#### Page extract

Career Futures 2021

The School of Art + Design annual Career Futures event connects students with professionals who represent career paths in arts, art & technology, and product design. Professionals share their career-path stories, their experiences in their fields/industries, and their advice for students.

In consideration of ongoing global health conditions, the 2021 Career Futures event was entirely remote and consisted of three successive panelist discussions followed by one-on-one portfolio review meetings. Scroll to see all professionals' brief bios.


2021 Career Futures

The following panel discussions and portfolio reviews were held on Friday, April 30, 2021.

Product Design Professionals Panel Discussion

Panelists:

Becky Chierichetti, BFA ’16, Product Design
Sean Kelly, BFA ’11, Product Design
Katie Lee, BFA ’14, Product Design


Art Professionals Panel Discussion

Panelists:

Natalie Ball, BA ’05, Art and Ethnic Studies
Peter Happel Christian, MFA ’03, Art
Jenene Nagy, MFA ’04, Art


Art & Technology Professionals Panel Discussion

Panelists:

Carly Hagen, BFA ’17, Art & Technology
Nico Toll, BA ’14, Art & Technology
Mary Vertulfo, BFA ’18, Art & Technology


Limited Portfolio Review Appointments with Art, Art & Technology, and Product Design Professionals

Majors in Art, Art & Technology, and/or Product Design were invited to sign up for a virtual 20-minute, one-on-one portfolio review meeting with a professional who also is an alumni. This was a great opportunity for students to talk about and share their work and receive feedback based in experience.

########

→ **List of tasks**
(A) Set down the part of the Career Futures page between "Career Futures 2021" and "advice for students.", inclusive.
(B) Name every panel discussion listed on the Career Futures page.

#### Data section

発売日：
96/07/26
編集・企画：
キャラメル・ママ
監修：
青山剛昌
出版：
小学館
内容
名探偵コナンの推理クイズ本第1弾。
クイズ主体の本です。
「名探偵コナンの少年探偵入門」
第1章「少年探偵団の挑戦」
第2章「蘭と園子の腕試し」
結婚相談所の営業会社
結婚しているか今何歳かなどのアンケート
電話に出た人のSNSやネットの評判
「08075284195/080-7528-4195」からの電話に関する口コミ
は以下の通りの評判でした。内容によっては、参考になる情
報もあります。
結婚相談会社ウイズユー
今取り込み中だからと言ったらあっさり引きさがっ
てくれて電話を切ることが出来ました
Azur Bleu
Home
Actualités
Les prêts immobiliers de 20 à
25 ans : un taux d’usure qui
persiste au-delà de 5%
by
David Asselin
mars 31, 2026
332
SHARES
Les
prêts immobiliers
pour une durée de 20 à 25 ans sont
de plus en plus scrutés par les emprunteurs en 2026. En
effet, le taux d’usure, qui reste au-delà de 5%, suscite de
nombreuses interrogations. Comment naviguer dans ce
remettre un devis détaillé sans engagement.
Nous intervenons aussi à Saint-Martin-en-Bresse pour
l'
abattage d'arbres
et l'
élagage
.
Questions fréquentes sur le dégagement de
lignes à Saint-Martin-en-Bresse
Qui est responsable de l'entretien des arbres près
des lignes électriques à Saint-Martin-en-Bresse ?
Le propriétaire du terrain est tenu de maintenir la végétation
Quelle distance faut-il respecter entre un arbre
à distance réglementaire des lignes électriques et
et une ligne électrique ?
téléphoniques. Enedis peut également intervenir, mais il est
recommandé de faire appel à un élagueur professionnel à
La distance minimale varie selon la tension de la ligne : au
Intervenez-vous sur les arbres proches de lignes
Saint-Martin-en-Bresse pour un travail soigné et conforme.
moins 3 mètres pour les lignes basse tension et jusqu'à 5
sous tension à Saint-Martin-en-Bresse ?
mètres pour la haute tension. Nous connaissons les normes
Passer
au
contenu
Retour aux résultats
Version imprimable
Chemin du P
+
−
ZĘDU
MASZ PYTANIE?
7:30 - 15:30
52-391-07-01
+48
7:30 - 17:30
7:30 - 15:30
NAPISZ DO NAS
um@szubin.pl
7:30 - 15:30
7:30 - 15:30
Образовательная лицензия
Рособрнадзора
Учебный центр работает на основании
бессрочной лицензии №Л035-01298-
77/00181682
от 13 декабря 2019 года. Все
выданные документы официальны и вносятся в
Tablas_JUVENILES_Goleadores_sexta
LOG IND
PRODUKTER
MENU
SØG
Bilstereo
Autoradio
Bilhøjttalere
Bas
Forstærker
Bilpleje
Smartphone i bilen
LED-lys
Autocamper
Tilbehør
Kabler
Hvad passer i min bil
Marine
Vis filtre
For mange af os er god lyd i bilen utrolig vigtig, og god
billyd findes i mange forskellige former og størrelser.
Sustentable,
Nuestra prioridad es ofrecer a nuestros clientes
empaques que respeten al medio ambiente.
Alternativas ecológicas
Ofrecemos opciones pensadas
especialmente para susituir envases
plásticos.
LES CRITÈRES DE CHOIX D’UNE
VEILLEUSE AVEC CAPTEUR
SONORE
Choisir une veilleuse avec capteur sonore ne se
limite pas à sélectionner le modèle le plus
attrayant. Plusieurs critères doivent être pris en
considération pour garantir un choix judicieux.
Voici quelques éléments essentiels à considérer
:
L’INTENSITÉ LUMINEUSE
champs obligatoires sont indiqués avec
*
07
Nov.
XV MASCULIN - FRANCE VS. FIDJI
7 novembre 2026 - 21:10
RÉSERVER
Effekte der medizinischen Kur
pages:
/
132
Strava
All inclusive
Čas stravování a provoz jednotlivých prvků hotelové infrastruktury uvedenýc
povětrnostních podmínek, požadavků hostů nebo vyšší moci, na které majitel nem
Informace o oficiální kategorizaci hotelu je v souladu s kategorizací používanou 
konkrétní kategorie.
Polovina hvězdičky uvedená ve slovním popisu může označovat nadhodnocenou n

########

→ **Results in order**
(A)
Career Futures 2021

The School of Art + Design annual Career Futures event connects students with professionals who represent career paths in arts, art & technology, and product design. Professionals share their career-path stories, their experiences in their fields/industries, and their advice for students.

(B)
Product Design Professionals Panel Discussion
Art Professionals Panel Discussion
Art & Technology Professionals Panel Discussion